• Exercise directions
Which lines of the listing hold the string "events"? Show each of them.

• Data shown

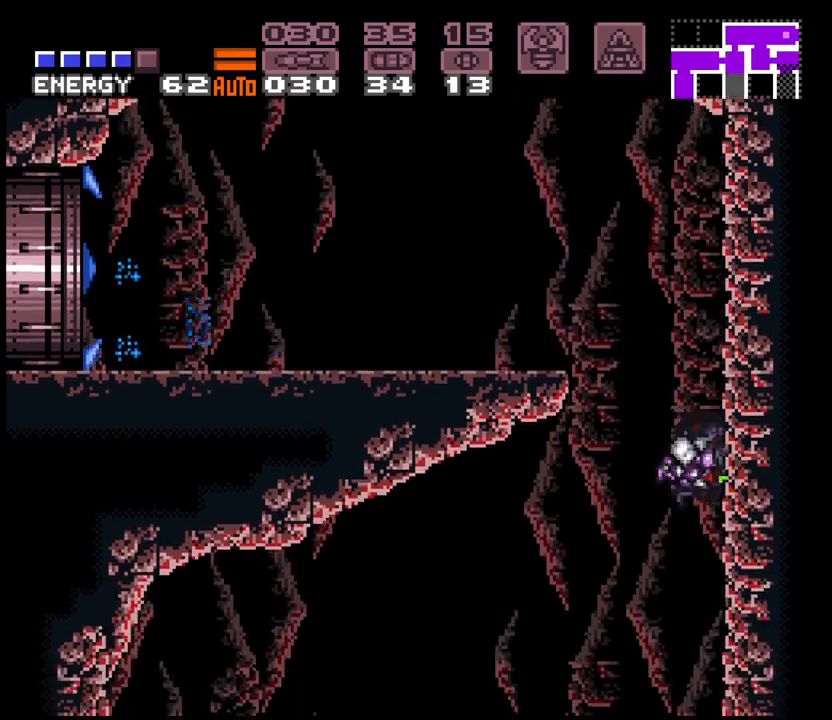
{"dt_ms": 500, "buttons": ["DPAD_RIGHT"]}
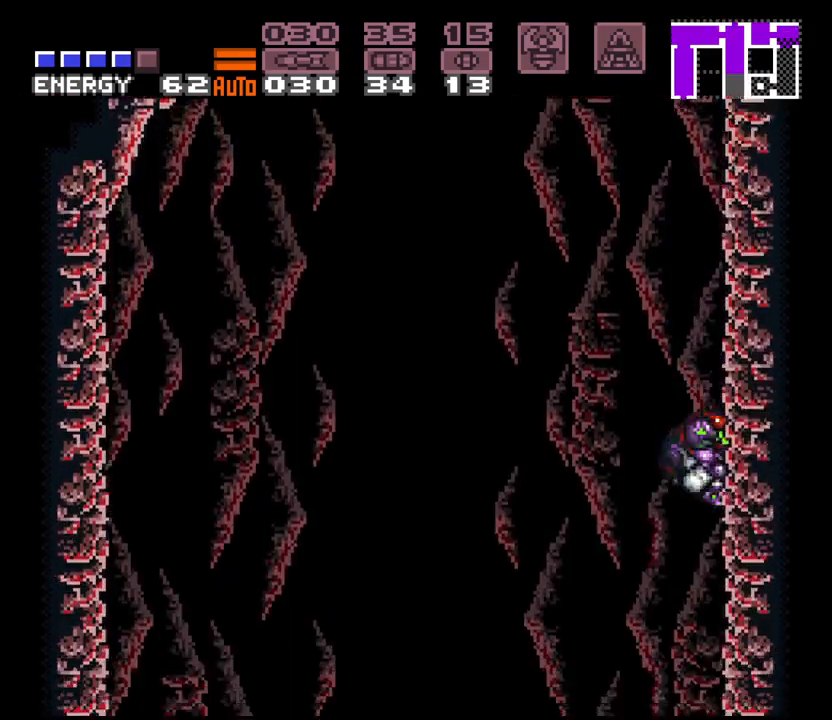
{"dt_ms": 500, "buttons": [], "events": [[83, "DPAD_RIGHT", "up"]]}
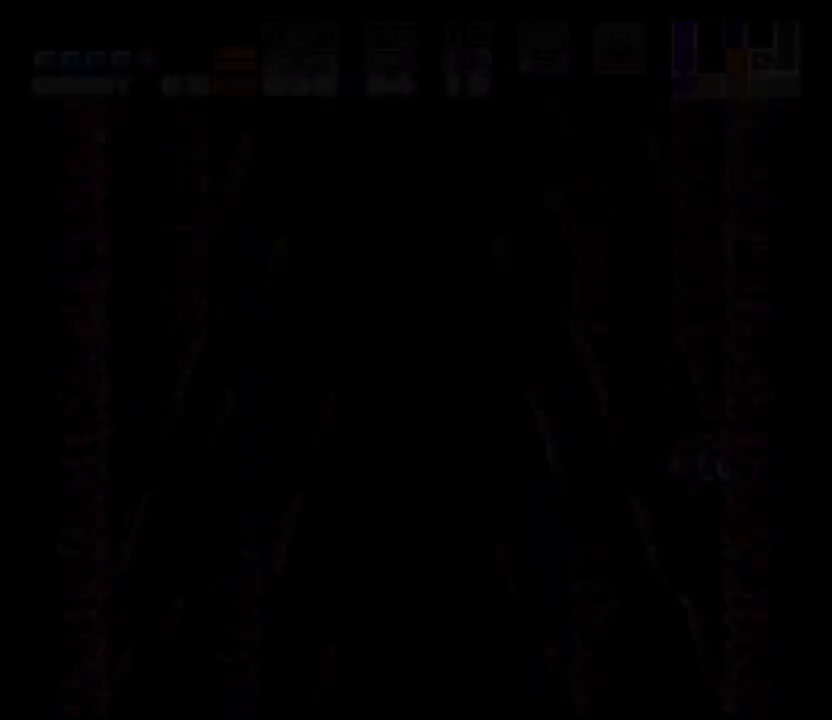
{"dt_ms": 500, "buttons": [], "events": []}
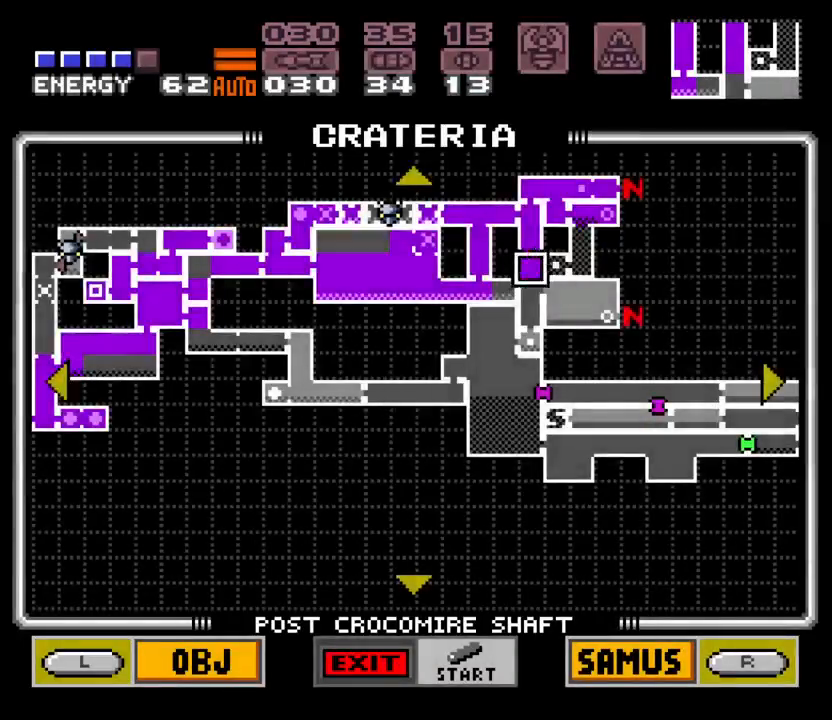
{"dt_ms": 500, "buttons": ["DPAD_RIGHT"], "events": [[150, "DPAD_RIGHT", "down"]]}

• Exercise solution
{"dt_ms": 500, "buttons": [], "events": [[83, "DPAD_RIGHT", "up"]]}
{"dt_ms": 500, "buttons": [], "events": []}
{"dt_ms": 500, "buttons": ["DPAD_RIGHT"], "events": [[150, "DPAD_RIGHT", "down"]]}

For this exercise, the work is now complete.